A recent report (NEJM 2013; 369: 1066-1073) highlights the lack of understanding regarding the costs of Medicare and the political problems ahead for those who try to reduce these costs. The data the authors provide is derived from six public opinion polls in 2013 with 1013 to 2017 U.S. adults along with historical data.
- 62% believe Medicare spending is rising faster than it was 5 years ago –it’s not.
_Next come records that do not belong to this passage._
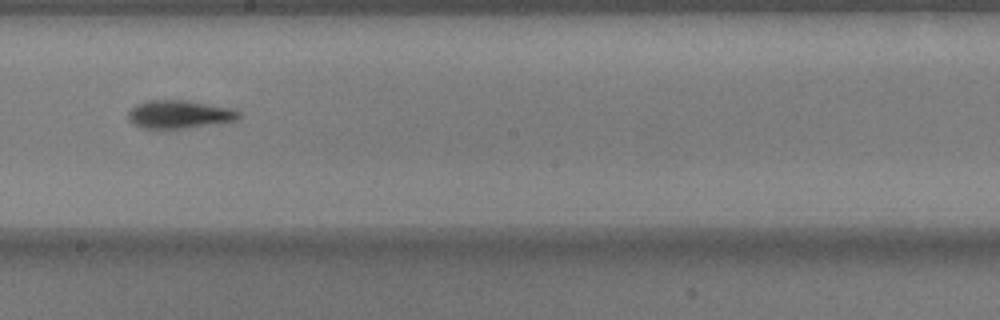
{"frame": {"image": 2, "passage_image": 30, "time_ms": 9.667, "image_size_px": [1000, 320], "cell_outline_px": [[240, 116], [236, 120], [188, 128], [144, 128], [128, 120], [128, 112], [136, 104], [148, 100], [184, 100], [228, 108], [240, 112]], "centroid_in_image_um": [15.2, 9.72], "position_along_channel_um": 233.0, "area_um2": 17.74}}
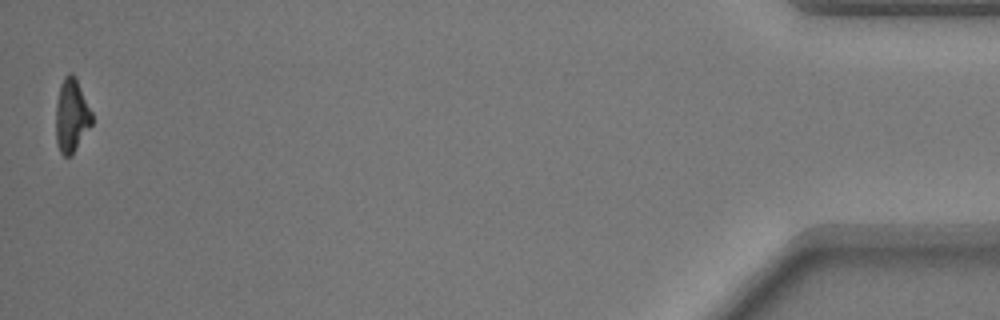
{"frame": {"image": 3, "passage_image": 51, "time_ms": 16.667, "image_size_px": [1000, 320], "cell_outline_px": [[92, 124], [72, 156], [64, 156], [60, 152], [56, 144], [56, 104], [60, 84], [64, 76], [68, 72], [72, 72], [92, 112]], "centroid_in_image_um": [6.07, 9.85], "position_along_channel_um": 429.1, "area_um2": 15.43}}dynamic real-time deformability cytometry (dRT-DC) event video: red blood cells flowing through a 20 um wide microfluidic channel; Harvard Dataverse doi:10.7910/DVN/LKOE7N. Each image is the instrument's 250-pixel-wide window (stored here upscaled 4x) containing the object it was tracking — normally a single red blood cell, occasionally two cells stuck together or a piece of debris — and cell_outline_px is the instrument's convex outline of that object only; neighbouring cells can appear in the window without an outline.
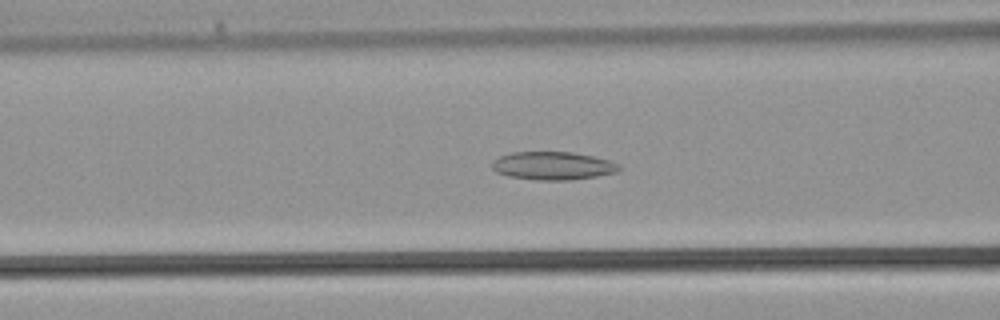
{"species": "common noctule bat (a hibernating species)", "species_latin": "Nyctalus noctula", "temperature_condition": "warm", "stored_images_in_passage": 32, "camera_frame_rate_fps": 3000, "um_per_image_px": 0.085, "animal": {"sex": "male", "body_mass_g": 21.5, "forearm_length_mm": 52.0}, "frame": {"image": 1, "passage_image": 9, "time_ms": 2.667, "image_size_px": [1000, 320], "cell_outline_px": [[620, 168], [616, 172], [596, 176], [572, 180], [536, 180], [508, 176], [496, 172], [492, 168], [492, 164], [500, 156], [512, 152], [572, 152], [592, 156], [608, 160], [620, 164]], "centroid_in_image_um": [47.0, 14.09], "position_along_channel_um": 119.6, "area_um2": 20.69}}
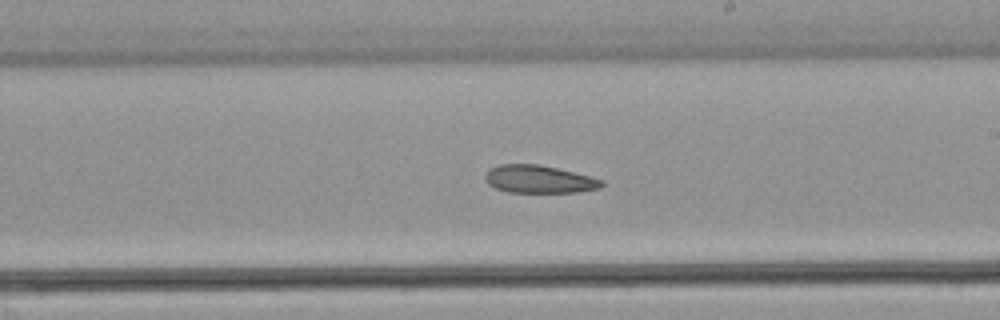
{"frame": {"image": 2, "passage_image": 16, "time_ms": 5.0, "image_size_px": [1000, 320], "cell_outline_px": [[604, 184], [600, 188], [576, 192], [508, 192], [496, 188], [488, 184], [484, 176], [488, 168], [500, 164], [536, 164], [556, 168], [604, 180]], "centroid_in_image_um": [45.78, 15.23], "position_along_channel_um": 243.2, "area_um2": 18.73}}
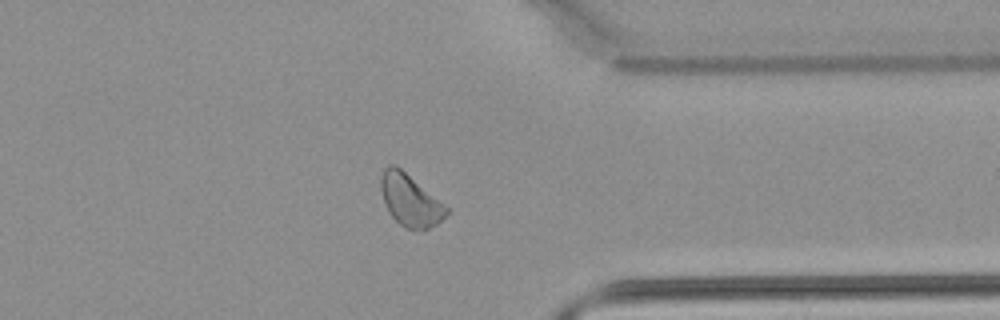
{"frame": {"image": 3, "passage_image": 24, "time_ms": 7.667, "image_size_px": [1000, 320], "cell_outline_px": [[448, 212], [436, 224], [428, 228], [404, 228], [388, 212], [384, 204], [380, 188], [380, 176], [384, 168], [388, 164], [396, 164], [448, 208]], "centroid_in_image_um": [34.79, 16.98], "position_along_channel_um": 376.6, "area_um2": 19.48}}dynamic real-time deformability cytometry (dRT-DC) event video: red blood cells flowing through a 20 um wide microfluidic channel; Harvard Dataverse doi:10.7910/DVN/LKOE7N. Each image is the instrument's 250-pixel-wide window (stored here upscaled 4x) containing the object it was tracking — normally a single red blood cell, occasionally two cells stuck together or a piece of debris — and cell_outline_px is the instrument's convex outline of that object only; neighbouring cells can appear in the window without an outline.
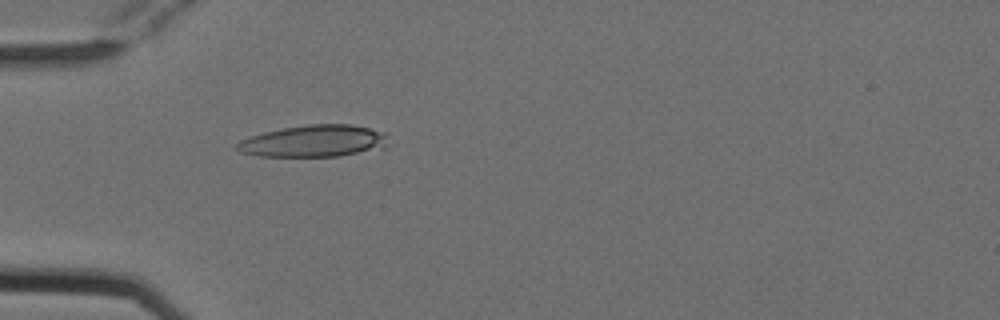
{"species": "Egyptian fruit bat (a non-hibernating species)", "species_latin": "Rousettus aegyptiacus", "temperature_condition": "cold", "stored_images_in_passage": 18, "camera_frame_rate_fps": 3000, "um_per_image_px": 0.085, "animal": {"sex": "female"}, "frame": {"image": 1, "passage_image": 14, "time_ms": 4.333, "image_size_px": [1000, 320], "cell_outline_px": [[392, 144], [388, 148], [336, 156], [256, 156], [240, 152], [236, 148], [236, 144], [240, 140], [264, 132], [284, 128], [308, 124], [352, 124], [388, 132]], "centroid_in_image_um": [26.81, 11.99], "position_along_channel_um": 58.2, "area_um2": 28.61}}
- The three top reasons why the public thinks Medicare has rising costs: poor government management, fraud and abuse, and excessive charges by hospitals .
- Only 53% are aware that it is one of the largest federal budget items.
- Only 31% believe it is a major cause of the deficit.
- Two thirds of respondents believe that most Medicare recipients get benefits worth about the same (27%) or less (41%) than what they have paid in payroll taxes/premiums. In fact, “Medicare beneficiaries on average pay approximately $1 for every $3 in benefits.”
- Political implications: among registered voters, 12% say they would be more likely to vote for a congressional candidate who favored cuts in Medicare spending to reduce the federal budget deficit compared with 58% who be less likely to vote for that individual.
Take-home message: Expectations to solve all of Medicare’s projected costs/financial sustainability by eliminating mismanagement along with fraud and abuse are misguided. A better public understanding of Medicare’s finances would aid the long-term resolution of these issues.